▶ Short task
Reproduce word for word the rows from the start of the records through the line containing "rows swapped: Şiş tavuk Çöp şiş <-> Sucuk", including that line.

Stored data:
----------

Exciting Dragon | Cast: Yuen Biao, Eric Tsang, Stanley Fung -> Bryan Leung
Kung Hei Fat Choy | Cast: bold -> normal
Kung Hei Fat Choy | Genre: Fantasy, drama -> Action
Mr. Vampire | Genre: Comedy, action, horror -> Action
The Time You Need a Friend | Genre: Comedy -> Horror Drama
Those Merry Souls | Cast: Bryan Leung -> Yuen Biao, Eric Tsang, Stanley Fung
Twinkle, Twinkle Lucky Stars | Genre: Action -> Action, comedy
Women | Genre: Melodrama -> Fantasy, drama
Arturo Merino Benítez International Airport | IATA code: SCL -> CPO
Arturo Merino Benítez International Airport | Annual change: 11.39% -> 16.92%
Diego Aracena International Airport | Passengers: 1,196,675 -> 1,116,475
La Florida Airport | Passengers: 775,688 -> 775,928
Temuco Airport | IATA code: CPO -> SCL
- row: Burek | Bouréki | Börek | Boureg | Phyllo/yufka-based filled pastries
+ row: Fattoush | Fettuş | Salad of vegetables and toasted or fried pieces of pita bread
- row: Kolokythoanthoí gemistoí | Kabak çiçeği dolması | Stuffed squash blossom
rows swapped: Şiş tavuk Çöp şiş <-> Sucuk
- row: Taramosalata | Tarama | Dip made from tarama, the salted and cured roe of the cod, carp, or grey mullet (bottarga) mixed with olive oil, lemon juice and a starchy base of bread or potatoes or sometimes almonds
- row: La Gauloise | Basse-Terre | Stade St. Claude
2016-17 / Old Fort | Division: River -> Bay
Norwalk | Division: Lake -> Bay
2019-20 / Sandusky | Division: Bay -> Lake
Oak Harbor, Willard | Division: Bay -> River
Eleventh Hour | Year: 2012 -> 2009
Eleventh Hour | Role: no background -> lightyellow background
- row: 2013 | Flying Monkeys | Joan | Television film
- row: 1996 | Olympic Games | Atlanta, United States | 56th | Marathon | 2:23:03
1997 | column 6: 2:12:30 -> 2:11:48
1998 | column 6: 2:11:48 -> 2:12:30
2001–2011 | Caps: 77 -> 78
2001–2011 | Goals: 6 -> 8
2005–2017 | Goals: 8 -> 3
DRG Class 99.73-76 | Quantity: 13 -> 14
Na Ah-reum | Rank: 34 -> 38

----------

▶ Response
Exciting Dragon | Cast: Yuen Biao, Eric Tsang, Stanley Fung -> Bryan Leung
Kung Hei Fat Choy | Cast: bold -> normal
Kung Hei Fat Choy | Genre: Fantasy, drama -> Action
Mr. Vampire | Genre: Comedy, action, horror -> Action
The Time You Need a Friend | Genre: Comedy -> Horror Drama
Those Merry Souls | Cast: Bryan Leung -> Yuen Biao, Eric Tsang, Stanley Fung
Twinkle, Twinkle Lucky Stars | Genre: Action -> Action, comedy
Women | Genre: Melodrama -> Fantasy, drama
Arturo Merino Benítez International Airport | IATA code: SCL -> CPO
Arturo Merino Benítez International Airport | Annual change: 11.39% -> 16.92%
Diego Aracena International Airport | Passengers: 1,196,675 -> 1,116,475
La Florida Airport | Passengers: 775,688 -> 775,928
Temuco Airport | IATA code: CPO -> SCL
- row: Burek | Bouréki | Börek | Boureg | Phyllo/yufka-based filled pastries
+ row: Fattoush | Fettuş | Salad of vegetables and toasted or fried pieces of pita bread
- row: Kolokythoanthoí gemistoí | Kabak çiçeği dolması | Stuffed squash blossom
rows swapped: Şiş tavuk Çöp şiş <-> Sucuk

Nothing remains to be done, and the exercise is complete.